Species of gastropod

Marginella bavayi is a species of sea snail, a marine gastropod mollusk in the family Marginellidae, the margin snails.

==Description==
The shell is ovate-conical, smooth, and very glossy, with a conical spire ending in an obtuse apex. It has about 4½ slightly convex whorls separated by a distinct suture, with an elongated body whorl tapering toward the base. The aperture is moderately open, and the columella bears four folds, while the outer lip is slightly arched, smooth internally, and narrowly bordered externally. The protoconch is bulbous and protruding, and the outer lip is thin, regular, and smooth or very weakly denticulate.
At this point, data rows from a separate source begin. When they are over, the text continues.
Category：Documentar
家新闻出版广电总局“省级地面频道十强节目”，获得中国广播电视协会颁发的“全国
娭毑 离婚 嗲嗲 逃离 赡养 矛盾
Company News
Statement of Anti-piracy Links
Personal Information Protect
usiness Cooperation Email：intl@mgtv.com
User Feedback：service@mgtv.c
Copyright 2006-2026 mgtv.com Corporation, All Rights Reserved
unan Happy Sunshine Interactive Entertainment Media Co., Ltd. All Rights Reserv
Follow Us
The shell is pale fawn, with a broad grey band on the shoulder of the last whorl, three faint whitish transverse zones, and fine brown zigzag longitudinal lines. Additional spiral ornamentation includes broad cream-rufous to grey-beige bands separated by narrow whitish gaps, with two further grey-beige to amber-grey spiral bands on the spire and upper body whorl, sometimes marked with irregular blackish patches; sinuous black axial lines run along the shell but are interrupted at a whitish zone. The lip and columella base are white. It attains a length of up to 8 mm.'

== Taxonomy ==
Marginella bavayi is also represented as Marginella (Mordicamarginella) bavayi.' The species was described and named by Philippe Dautzenberg, who dedicated it to his colleague and friend M. A. Bavay.
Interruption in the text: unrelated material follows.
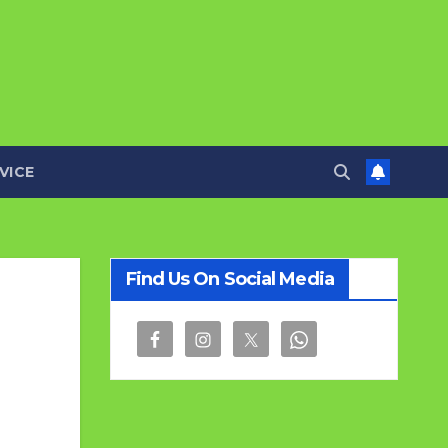
VICE
Find Us On Social Media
More broadly, M. bayavi has been placed within a North-West African species group characterized by a slightly developed posterior notch and strongly developed labial denticles, together with M. festiva and M. cleryi, and separated from other regional assemblages (including Angolan, Namibian, and southern African lineages) based on shell morphology and coastal distribution patterns.

==Distribution==
M. bayavi occurs off Mauritania and Senegal.' It was first collected during a 1908 expedition, when specimens were dredged approximately 3½ miles north of Cansado Bay at a depth of 9–10 m. Additional specimens have since been recorded from the Nouadhibou region and the Dakar region, from shallow coastal waters to depths of about 38 m.

== Habitat ==
M. bavayi is associated with coarse sandy substrates in shallow subtidal environments.